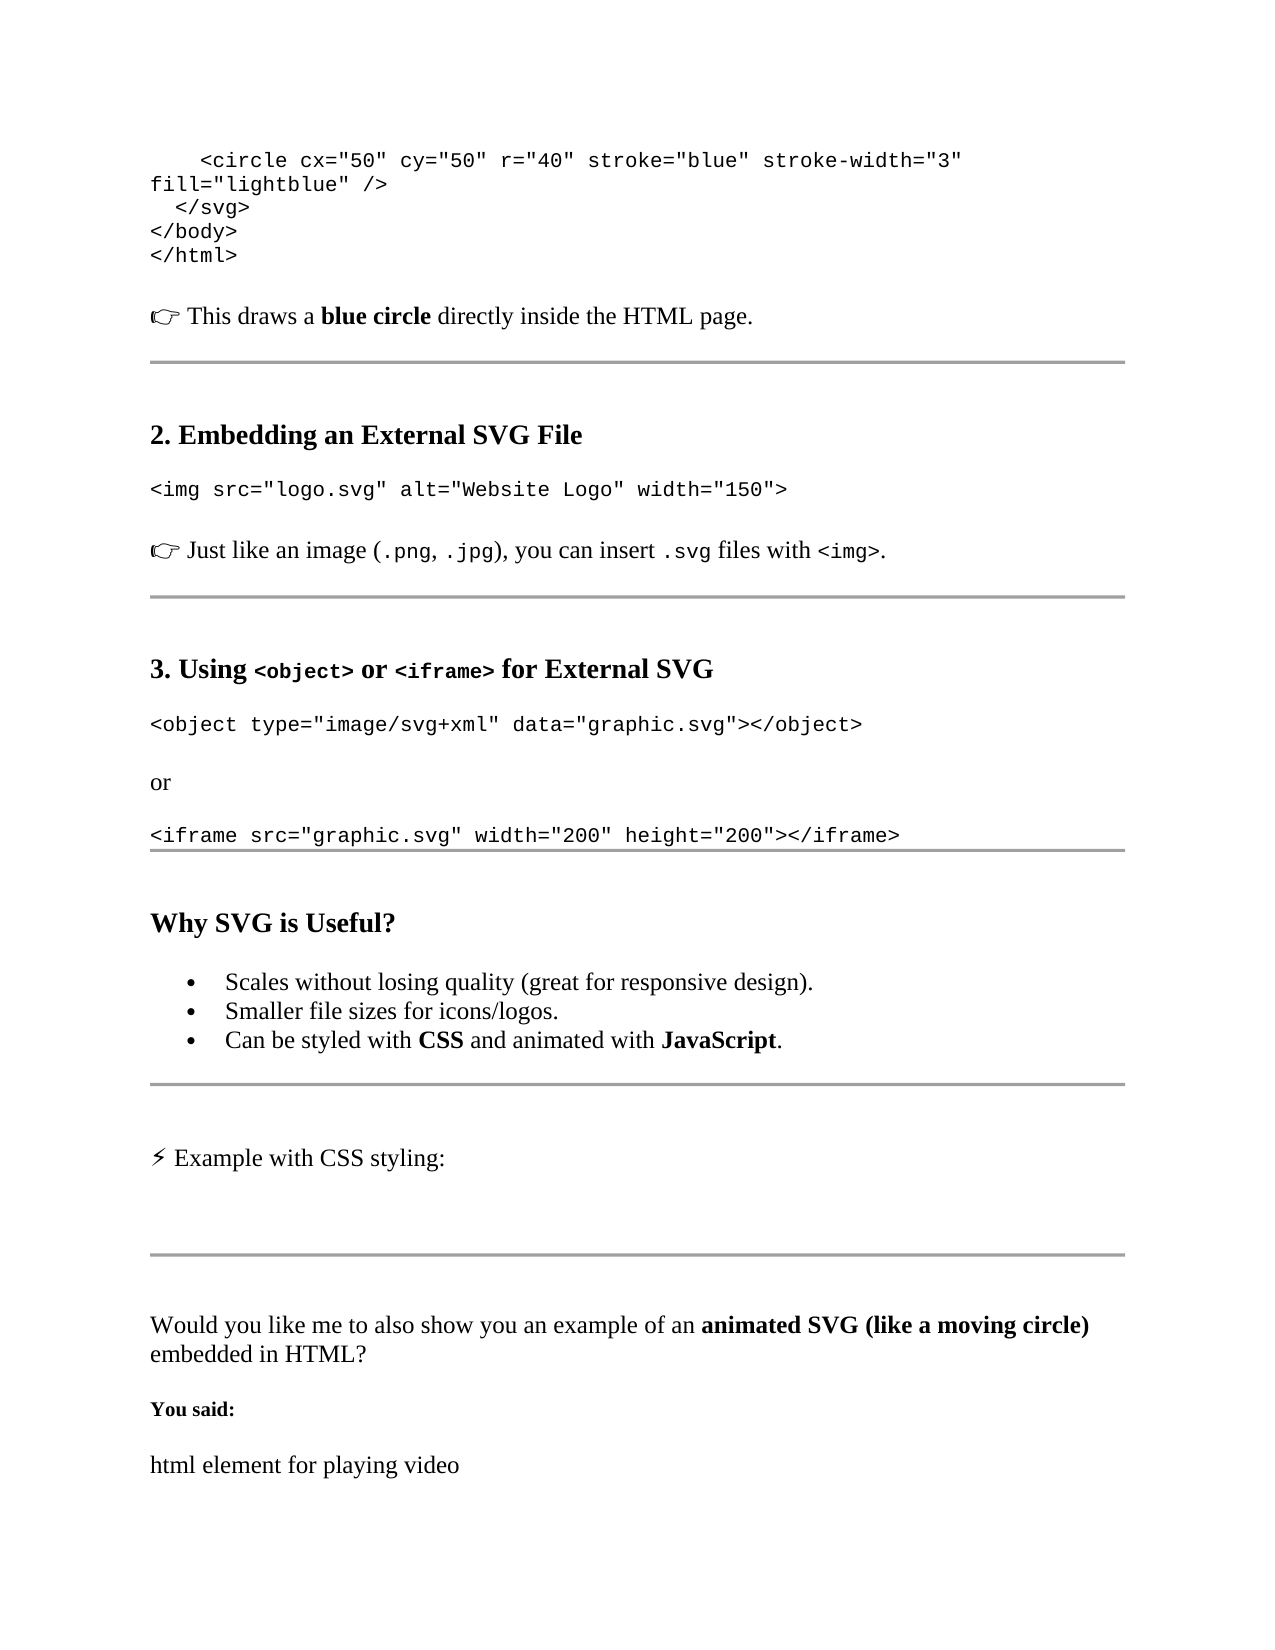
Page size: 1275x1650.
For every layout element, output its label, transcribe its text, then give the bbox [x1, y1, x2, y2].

text 2. Embedding an External SVG File [150, 418, 1125, 450]
text </html> [150, 244, 1125, 268]
text Would you like me to also show you an example of an animated SVG (like a moving circle) embedded in HTML? [150, 1311, 1125, 1368]
list Scales without losing quality (great for responsive design). [187, 967, 1125, 996]
text 👉 This draws a blue circle directly inside the HTML page. [150, 297, 1125, 331]
text html element for playing video [150, 1451, 1125, 1479]
list Can be styled with CSS and animated with JavaScript. [187, 1025, 1125, 1054]
text 👉 Just like an image (.png, .jpg), you can insert .svg files with <img>. [150, 532, 1125, 566]
text 3. Using <object> or <iframe> for External SVG [150, 653, 1125, 685]
text <object type="image/svg+xml" data="graphic.svg"></object> [150, 714, 1125, 738]
text You said: [150, 1397, 1125, 1421]
text or [150, 767, 1125, 796]
text <img src="logo.svg" alt="Website Logo" width="150"> [150, 479, 1125, 503]
text <iframe src="graphic.svg" width="200" height="200"></iframe> [150, 825, 1125, 848]
text Why SVG is Useful? [150, 906, 1125, 938]
text ⚡ Example with CSS styling: [150, 1140, 1125, 1174]
text </body> [150, 221, 1125, 244]
text </svg> [150, 197, 1125, 221]
list Smaller file sizes for icons/logos. [187, 996, 1125, 1025]
text <circle cx="50" cy="50" r="40" stroke="blue" stroke-width="3" fill="lightblue" /> [150, 150, 1125, 197]
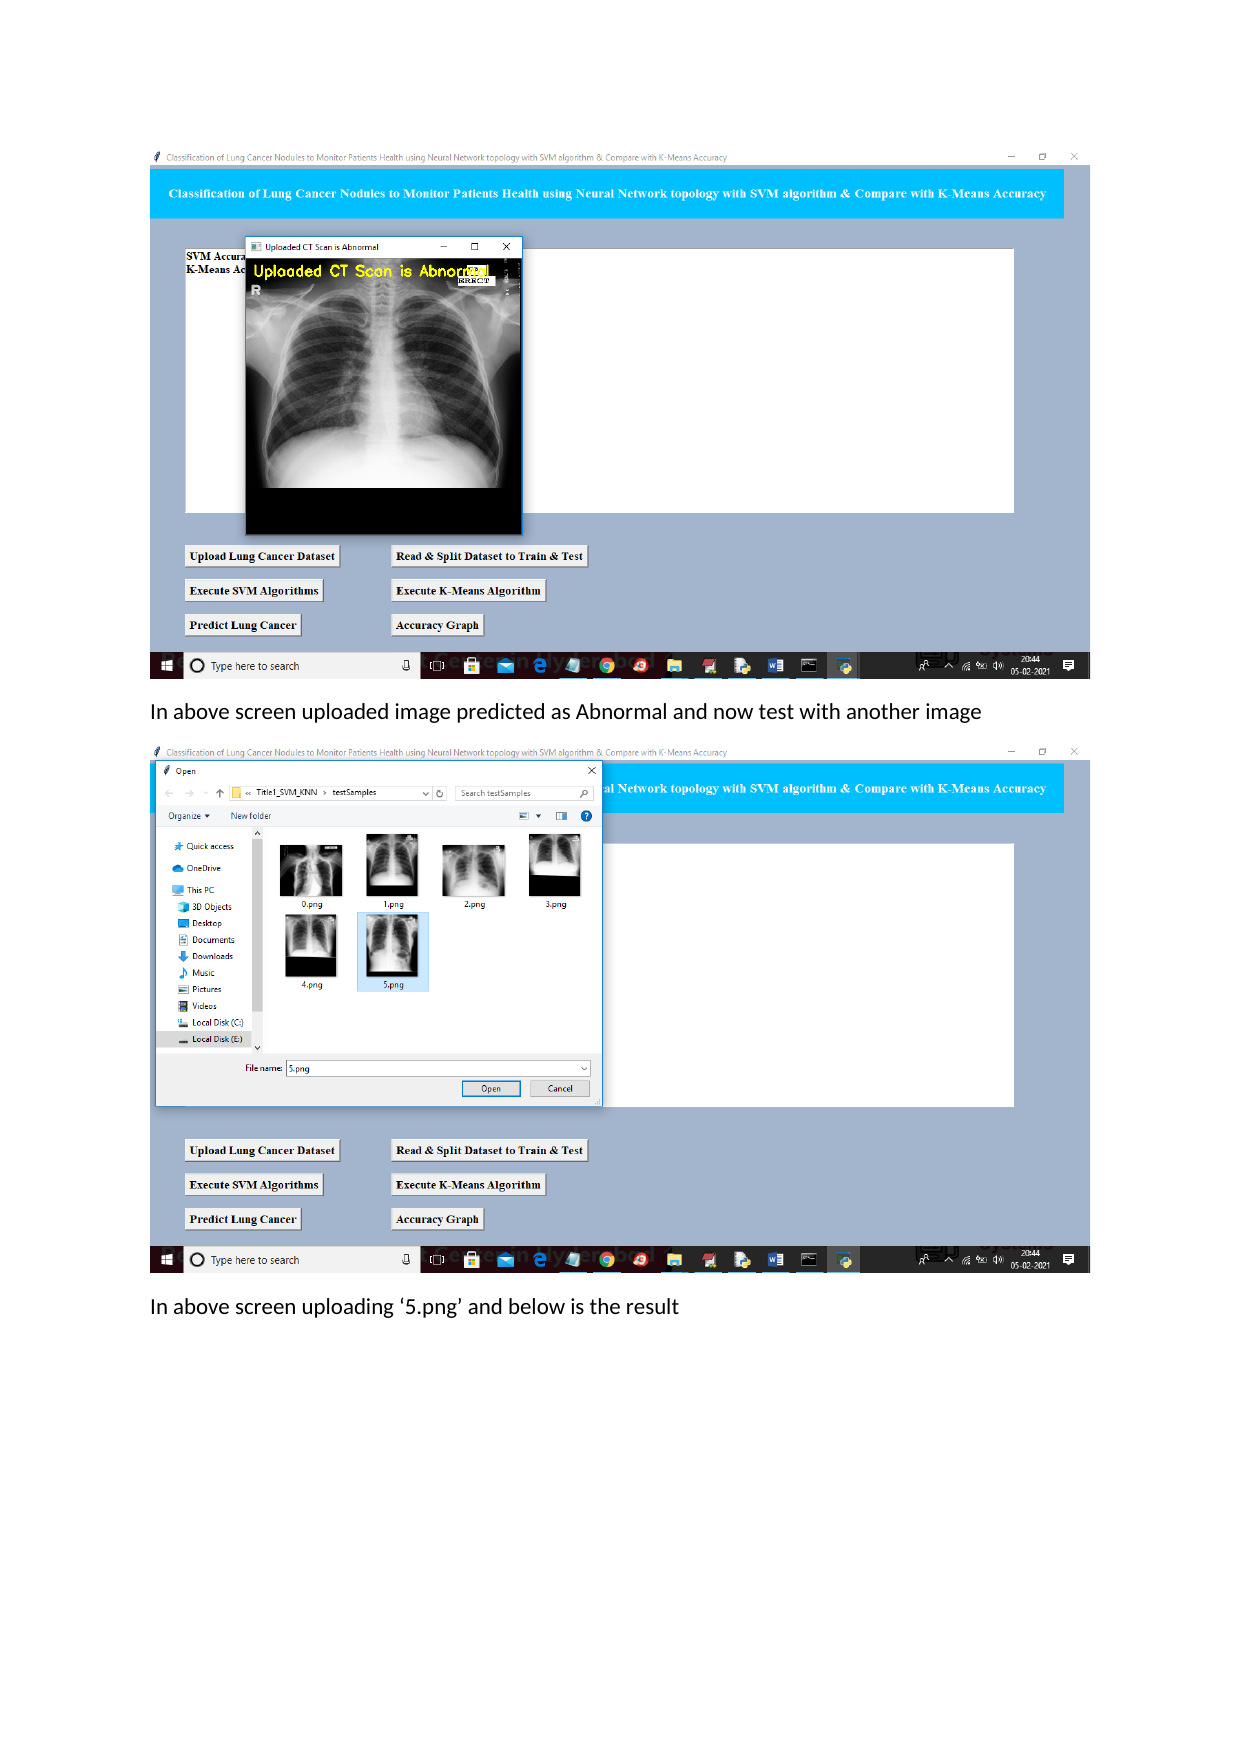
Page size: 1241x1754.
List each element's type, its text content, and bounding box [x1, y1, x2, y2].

text In above screen uploading ‘5.png’ and below is the result [150, 1292, 1090, 1320]
picture [150, 744, 1091, 1273]
text In above screen uploaded image predicted as Abnormal and now test with another image [150, 697, 1090, 726]
picture [680, 192, 690, 200]
picture [150, 150, 1091, 679]
picture [656, 190, 664, 197]
picture [869, 192, 880, 197]
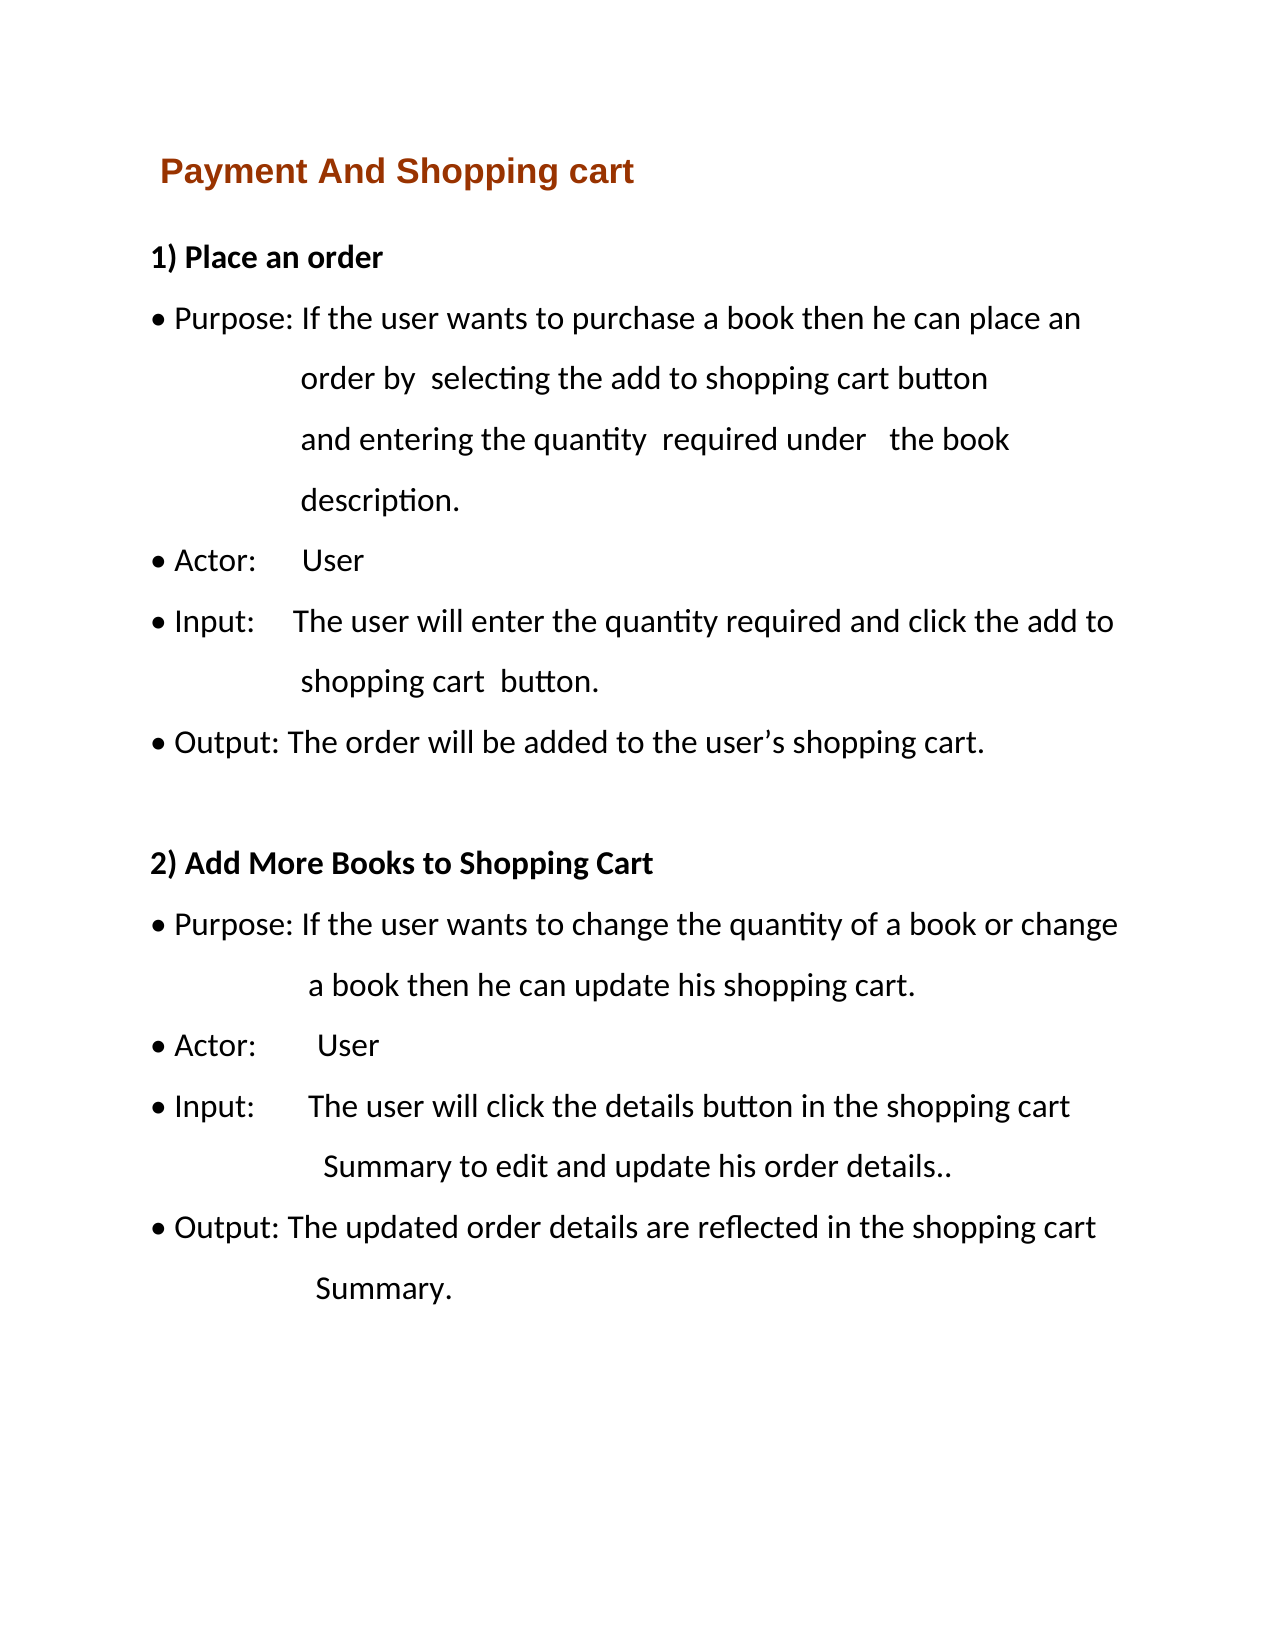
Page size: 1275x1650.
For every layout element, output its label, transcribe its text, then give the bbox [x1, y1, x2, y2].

....

**WHAT IS REQUIRED**
Please set down exactly the lines from the one holding "Page size: 1241x1754." through the last line of the entries, both ends included, and skip pictures.

**RESPONSE TO THE EXERCISE**
Page size: 1241x1754.
List each element's type, its text content, and bounding box [x1, y1, x2, y2].

text In above screen uploading ‘5.png’ and below is the result [150, 1292, 1090, 1320]
picture [150, 744, 1091, 1273]
text In above screen uploaded image predicted as Abnormal and now test with another image [150, 697, 1090, 726]
picture [680, 192, 690, 200]
picture [150, 150, 1091, 679]
picture [656, 190, 664, 197]
picture [869, 192, 880, 197]
Page size: 1275x1650.
For every layout element, output its label, transcribe its text, then give the bbox [x1, y1, x2, y2].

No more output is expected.